__Exercise instructions__.
The listing is to be duplicated in full, exactly as written.

__Task input__.
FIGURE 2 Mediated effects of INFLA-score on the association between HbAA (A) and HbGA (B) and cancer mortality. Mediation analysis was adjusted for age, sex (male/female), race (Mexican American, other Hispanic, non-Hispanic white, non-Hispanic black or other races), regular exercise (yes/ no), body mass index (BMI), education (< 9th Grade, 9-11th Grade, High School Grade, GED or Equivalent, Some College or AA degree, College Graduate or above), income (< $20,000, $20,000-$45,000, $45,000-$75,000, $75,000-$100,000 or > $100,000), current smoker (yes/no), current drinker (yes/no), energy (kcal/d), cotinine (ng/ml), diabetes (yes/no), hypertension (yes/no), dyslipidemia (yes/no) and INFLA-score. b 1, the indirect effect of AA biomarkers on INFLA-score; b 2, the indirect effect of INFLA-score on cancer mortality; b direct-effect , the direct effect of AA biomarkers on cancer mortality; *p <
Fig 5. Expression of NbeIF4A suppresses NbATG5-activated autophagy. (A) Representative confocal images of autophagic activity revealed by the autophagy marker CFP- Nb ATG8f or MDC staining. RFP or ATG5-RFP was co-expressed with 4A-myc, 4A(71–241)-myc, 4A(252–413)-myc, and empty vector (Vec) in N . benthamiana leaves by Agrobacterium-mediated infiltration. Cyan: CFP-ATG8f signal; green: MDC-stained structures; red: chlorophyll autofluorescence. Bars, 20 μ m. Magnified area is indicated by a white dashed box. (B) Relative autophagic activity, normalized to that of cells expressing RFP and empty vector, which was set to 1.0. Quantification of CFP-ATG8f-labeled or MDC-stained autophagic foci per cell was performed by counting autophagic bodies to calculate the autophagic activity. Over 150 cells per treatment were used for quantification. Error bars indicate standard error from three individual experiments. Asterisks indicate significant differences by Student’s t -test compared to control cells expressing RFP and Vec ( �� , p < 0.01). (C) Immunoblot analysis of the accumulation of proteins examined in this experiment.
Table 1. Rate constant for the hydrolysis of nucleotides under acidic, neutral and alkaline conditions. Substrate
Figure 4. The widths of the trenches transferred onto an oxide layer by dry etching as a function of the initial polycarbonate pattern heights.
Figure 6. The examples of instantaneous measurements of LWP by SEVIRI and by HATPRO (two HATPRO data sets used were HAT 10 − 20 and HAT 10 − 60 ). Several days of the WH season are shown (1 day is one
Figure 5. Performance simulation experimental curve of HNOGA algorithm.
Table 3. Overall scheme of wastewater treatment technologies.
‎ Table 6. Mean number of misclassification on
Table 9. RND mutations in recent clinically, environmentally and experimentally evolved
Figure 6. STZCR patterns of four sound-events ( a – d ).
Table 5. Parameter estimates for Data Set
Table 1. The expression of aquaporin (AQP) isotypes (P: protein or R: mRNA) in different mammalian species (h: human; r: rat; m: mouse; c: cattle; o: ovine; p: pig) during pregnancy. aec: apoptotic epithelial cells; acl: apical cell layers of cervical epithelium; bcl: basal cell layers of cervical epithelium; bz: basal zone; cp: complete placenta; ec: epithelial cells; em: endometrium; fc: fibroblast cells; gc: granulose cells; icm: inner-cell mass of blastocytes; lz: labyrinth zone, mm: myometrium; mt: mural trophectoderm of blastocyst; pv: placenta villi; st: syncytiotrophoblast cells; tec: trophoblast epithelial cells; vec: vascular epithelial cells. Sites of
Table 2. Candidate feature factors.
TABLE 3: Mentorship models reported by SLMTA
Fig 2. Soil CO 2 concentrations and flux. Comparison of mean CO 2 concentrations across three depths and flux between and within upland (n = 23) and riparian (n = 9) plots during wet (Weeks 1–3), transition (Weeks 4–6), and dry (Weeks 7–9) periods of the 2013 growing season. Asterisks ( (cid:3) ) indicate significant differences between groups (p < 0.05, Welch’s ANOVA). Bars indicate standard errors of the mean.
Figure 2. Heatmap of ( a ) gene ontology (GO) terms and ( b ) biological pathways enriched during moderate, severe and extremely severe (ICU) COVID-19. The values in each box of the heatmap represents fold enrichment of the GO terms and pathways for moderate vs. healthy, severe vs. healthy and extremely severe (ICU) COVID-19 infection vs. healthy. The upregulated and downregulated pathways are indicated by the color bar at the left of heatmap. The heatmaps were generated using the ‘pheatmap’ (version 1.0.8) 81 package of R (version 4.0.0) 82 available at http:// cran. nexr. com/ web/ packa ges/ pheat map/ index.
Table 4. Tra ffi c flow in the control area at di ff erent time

__Output for this exercise__.
FIGURE 2 Mediated effects of INFLA-score on the association between HbAA (A) and HbGA (B) and cancer mortality. Mediation analysis was adjusted for age, sex (male/female), race (Mexican American, other Hispanic, non-Hispanic white, non-Hispanic black or other races), regular exercise (yes/ no), body mass index (BMI), education (< 9th Grade, 9-11th Grade, High School Grade, GED or Equivalent, Some College or AA degree, College Graduate or above), income (< $20,000, $20,000-$45,000, $45,000-$75,000, $75,000-$100,000 or > $100,000), current smoker (yes/no), current drinker (yes/no), energy (kcal/d), cotinine (ng/ml), diabetes (yes/no), hypertension (yes/no), dyslipidemia (yes/no) and INFLA-score. b 1, the indirect effect of AA biomarkers on INFLA-score; b 2, the indirect effect of INFLA-score on cancer mortality; b direct-effect , the direct effect of AA biomarkers on cancer mortality; *p <
Fig 5. Expression of NbeIF4A suppresses NbATG5-activated autophagy. (A) Representative confocal images of autophagic activity revealed by the autophagy marker CFP- Nb ATG8f or MDC staining. RFP or ATG5-RFP was co-expressed with 4A-myc, 4A(71–241)-myc, 4A(252–413)-myc, and empty vector (Vec) in N . benthamiana leaves by Agrobacterium-mediated infiltration. Cyan: CFP-ATG8f signal; green: MDC-stained structures; red: chlorophyll autofluorescence. Bars, 20 μ m. Magnified area is indicated by a white dashed box. (B) Relative autophagic activity, normalized to that of cells expressing RFP and empty vector, which was set to 1.0. Quantification of CFP-ATG8f-labeled or MDC-stained autophagic foci per cell was performed by counting autophagic bodies to calculate the autophagic activity. Over 150 cells per treatment were used for quantification. Error bars indicate standard error from three individual experiments. Asterisks indicate significant differences by Student’s t -test compared to control cells expressing RFP and Vec ( �� , p < 0.01). (C) Immunoblot analysis of the accumulation of proteins examined in this experiment.
Table 1. Rate constant for the hydrolysis of nucleotides under acidic, neutral and alkaline conditions. Substrate
Figure 4. The widths of the trenches transferred onto an oxide layer by dry etching as a function of the initial polycarbonate pattern heights.
Figure 6. The examples of instantaneous measurements of LWP by SEVIRI and by HATPRO (two HATPRO data sets used were HAT 10 − 20 and HAT 10 − 60 ). Several days of the WH season are shown (1 day is one
Figure 5. Performance simulation experimental curve of HNOGA algorithm.
Table 3. Overall scheme of wastewater treatment technologies.
‎ Table 6. Mean number of misclassification on
Table 9. RND mutations in recent clinically, environmentally and experimentally evolved
Figure 6. STZCR patterns of four sound-events ( a – d ).
Table 5. Parameter estimates for Data Set
Table 1. The expression of aquaporin (AQP) isotypes (P: protein or R: mRNA) in different mammalian species (h: human; r: rat; m: mouse; c: cattle; o: ovine; p: pig) during pregnancy. aec: apoptotic epithelial cells; acl: apical cell layers of cervical epithelium; bcl: basal cell layers of cervical epithelium; bz: basal zone; cp: complete placenta; ec: epithelial cells; em: endometrium; fc: fibroblast cells; gc: granulose cells; icm: inner-cell mass of blastocytes; lz: labyrinth zone, mm: myometrium; mt: mural trophectoderm of blastocyst; pv: placenta villi; st: syncytiotrophoblast cells; tec: trophoblast epithelial cells; vec: vascular epithelial cells. Sites of
Table 2. Candidate feature factors.
TABLE 3: Mentorship models reported by SLMTA
Fig 2. Soil CO 2 concentrations and flux. Comparison of mean CO 2 concentrations across three depths and flux between and within upland (n = 23) and riparian (n = 9) plots during wet (Weeks 1–3), transition (Weeks 4–6), and dry (Weeks 7–9) periods of the 2013 growing season. Asterisks ( (cid:3) ) indicate significant differences between groups (p < 0.05, Welch’s ANOVA). Bars indicate standard errors of the mean.
Figure 2. Heatmap of ( a ) gene ontology (GO) terms and ( b ) biological pathways enriched during moderate, severe and extremely severe (ICU) COVID-19. The values in each box of the heatmap represents fold enrichment of the GO terms and pathways for moderate vs. healthy, severe vs. healthy and extremely severe (ICU) COVID-19 infection vs. healthy. The upregulated and downregulated pathways are indicated by the color bar at the left of heatmap. The heatmaps were generated using the ‘pheatmap’ (version 1.0.8) 81 package of R (version 4.0.0) 82 available at http:// cran. nexr. com/ web/ packa ges/ pheat map/ index.
Table 4. Tra ffi c flow in the control area at di ff erent time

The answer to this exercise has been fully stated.